Cobalt served a NOA with respect to repaglinide, the S enantiomer of a previously disclosed racemic compound (the "388 compound"), alleging invalidity of the '851 patent on grounds of anticipation, obviousness and s. 53(1). The Court dismissed the application of Novo Nordisk, finding the allegation of invalidity for obviousness was justified.

The '851 patent disclosed that the S enantiomer had suprising pharmacokinetic properties over the R enantiomer and the racemic compound. Cobalt argued that the suprising allegedly advantageous properties constituted an express promise and should be read into the claims covering the S enantiomer compound. The Court disagreed that these advantageous properties should be read into the compound claims, but did note that as these properties are inherent to the compound, they will be taken into account when considering anticipation and obviousness.

For anticipation, the Court found that there was no enabling disclosure in either the '398 patent or the '331 patent application that defines in clear terms the nature of the pharmacokinetic advantages allegedly possessed by repaglinide.
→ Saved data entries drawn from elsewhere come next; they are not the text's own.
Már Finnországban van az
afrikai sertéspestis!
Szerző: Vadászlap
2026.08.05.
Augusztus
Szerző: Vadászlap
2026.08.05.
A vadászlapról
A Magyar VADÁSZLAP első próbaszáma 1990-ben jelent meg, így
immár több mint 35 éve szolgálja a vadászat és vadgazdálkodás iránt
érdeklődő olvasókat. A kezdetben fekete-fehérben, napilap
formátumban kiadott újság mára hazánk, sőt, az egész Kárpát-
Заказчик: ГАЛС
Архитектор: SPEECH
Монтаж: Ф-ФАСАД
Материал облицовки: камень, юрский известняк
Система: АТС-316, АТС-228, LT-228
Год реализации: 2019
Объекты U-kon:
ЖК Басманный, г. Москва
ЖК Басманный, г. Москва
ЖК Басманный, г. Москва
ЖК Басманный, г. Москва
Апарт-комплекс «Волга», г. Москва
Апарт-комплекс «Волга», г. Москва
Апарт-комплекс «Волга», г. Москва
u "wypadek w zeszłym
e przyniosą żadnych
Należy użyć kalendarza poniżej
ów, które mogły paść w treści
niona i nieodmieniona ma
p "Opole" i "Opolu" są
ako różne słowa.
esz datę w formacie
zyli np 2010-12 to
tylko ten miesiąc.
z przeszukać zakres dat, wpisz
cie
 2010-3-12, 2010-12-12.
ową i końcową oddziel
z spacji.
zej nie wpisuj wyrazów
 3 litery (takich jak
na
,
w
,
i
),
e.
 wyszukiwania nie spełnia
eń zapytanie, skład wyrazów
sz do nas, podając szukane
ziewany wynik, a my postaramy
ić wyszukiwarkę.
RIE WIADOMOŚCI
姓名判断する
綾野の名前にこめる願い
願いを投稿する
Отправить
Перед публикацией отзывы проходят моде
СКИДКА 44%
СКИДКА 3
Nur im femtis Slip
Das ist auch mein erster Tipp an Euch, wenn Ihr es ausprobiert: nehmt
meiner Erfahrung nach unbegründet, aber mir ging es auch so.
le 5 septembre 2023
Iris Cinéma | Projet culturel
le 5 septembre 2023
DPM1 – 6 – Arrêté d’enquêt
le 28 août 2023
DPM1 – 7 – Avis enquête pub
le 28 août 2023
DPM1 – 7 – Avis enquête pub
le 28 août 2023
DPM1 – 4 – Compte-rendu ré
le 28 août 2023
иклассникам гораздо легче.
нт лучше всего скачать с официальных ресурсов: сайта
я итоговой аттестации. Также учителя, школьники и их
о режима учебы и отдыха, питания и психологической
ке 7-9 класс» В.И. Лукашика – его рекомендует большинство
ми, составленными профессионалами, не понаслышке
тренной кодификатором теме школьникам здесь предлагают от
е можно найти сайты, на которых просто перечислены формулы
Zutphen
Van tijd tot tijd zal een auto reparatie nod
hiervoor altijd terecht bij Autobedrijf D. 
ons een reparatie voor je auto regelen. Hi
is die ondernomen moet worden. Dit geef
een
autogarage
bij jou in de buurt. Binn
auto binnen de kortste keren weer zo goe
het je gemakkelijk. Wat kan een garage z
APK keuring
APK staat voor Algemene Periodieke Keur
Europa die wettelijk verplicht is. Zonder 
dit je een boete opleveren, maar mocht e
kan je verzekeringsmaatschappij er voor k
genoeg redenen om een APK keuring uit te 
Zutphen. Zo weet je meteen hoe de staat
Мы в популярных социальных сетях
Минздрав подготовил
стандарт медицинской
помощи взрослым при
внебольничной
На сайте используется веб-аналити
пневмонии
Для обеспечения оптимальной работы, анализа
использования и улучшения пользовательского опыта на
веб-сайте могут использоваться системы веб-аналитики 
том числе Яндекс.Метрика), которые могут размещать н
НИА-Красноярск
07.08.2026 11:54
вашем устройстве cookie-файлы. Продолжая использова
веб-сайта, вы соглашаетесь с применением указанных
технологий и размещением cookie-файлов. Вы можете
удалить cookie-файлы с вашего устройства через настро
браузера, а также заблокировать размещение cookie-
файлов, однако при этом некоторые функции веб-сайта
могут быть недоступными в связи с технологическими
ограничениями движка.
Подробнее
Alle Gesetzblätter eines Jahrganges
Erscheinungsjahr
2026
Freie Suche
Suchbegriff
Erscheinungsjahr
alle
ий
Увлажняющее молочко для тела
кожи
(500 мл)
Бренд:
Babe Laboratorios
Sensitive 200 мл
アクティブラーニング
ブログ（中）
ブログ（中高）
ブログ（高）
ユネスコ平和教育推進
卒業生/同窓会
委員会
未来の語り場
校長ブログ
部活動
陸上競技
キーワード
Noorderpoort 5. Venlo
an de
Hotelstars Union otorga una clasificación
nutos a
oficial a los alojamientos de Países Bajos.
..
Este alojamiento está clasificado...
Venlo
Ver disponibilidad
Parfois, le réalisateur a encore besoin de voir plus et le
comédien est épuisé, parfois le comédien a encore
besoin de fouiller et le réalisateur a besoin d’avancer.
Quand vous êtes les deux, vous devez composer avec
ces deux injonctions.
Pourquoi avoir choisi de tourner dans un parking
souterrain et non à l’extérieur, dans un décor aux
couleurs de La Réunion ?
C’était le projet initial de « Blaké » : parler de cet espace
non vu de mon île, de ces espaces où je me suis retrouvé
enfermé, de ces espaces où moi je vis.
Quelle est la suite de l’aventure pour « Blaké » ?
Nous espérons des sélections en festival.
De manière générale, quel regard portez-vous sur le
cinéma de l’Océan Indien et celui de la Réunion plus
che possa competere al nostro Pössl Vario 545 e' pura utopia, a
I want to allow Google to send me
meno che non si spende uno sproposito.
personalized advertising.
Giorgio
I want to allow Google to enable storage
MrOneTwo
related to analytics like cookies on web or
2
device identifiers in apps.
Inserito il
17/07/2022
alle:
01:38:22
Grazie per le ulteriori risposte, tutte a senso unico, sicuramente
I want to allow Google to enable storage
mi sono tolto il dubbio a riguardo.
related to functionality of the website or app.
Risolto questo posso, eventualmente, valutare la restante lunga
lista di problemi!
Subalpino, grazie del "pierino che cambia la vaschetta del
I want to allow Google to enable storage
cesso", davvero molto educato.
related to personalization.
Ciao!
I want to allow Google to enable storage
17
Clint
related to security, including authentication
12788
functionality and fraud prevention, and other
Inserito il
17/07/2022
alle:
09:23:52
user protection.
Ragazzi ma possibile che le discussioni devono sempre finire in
The mere disclosure of the 388 compound and that enantiomers could be separated in the prior art was not an enabling disclosure of the invention.

For obviousness, the court applied the Sanofi test and found the allegation of obviousness justified. In particular, she found that it was known as of the relevant date that the 388 compound had hypoglycemic activity, and that such activity likely resided primarily in one of the enantiomers. Further, it was known at the relevant time that the person skilled in the art would know how to prepare substantially pure enantiomers of racemic compounds such as the 388 compound. While this notional person would not be able to predict what the pharmacokinetic properties of any given enantiomer would be, it was known that the pharmacokinetic properties of enantiomers could differ significantly from the racemate and from each other, and that it was therefore important to test them.

Thus, while one could not predict the surprising pharmacokinetic properties identified as advantageous with respect to replaglinide, the court considered that it would be "obvious to try" to a person skilled in the art, by June 1991, it was more or less self-evident that repaglinide's pharmacokinetic properties could well be very different from those of the (R) enantiomer or the 388 compound. Given that the extent, nature and amount of effort required to make repaglinide in the first place was neither prolonged nor arduous, and the methods used and processes followed to test its pharmacokinetic properties were admittedly routine and that there was motivation to investigate, there existed more than the mere possibility that testing the enantiomers of the 388 compound for their pharmacokinetic properties was something that might be worth trying.

The Court addressed the s. 53(1) argument due to its potential impact on costs. The Court rejected Cobalt's allegation under s. 53(1), inter alia, on the basis that the alleged omissions were inadvertent and as Cobalt had not squarely put its allegations of omissions to the inventors whom they cross-examined. Further, with respect to criticisms raised with the study in the patent, the court held that the standard for patents should not be equated with regulatory standards.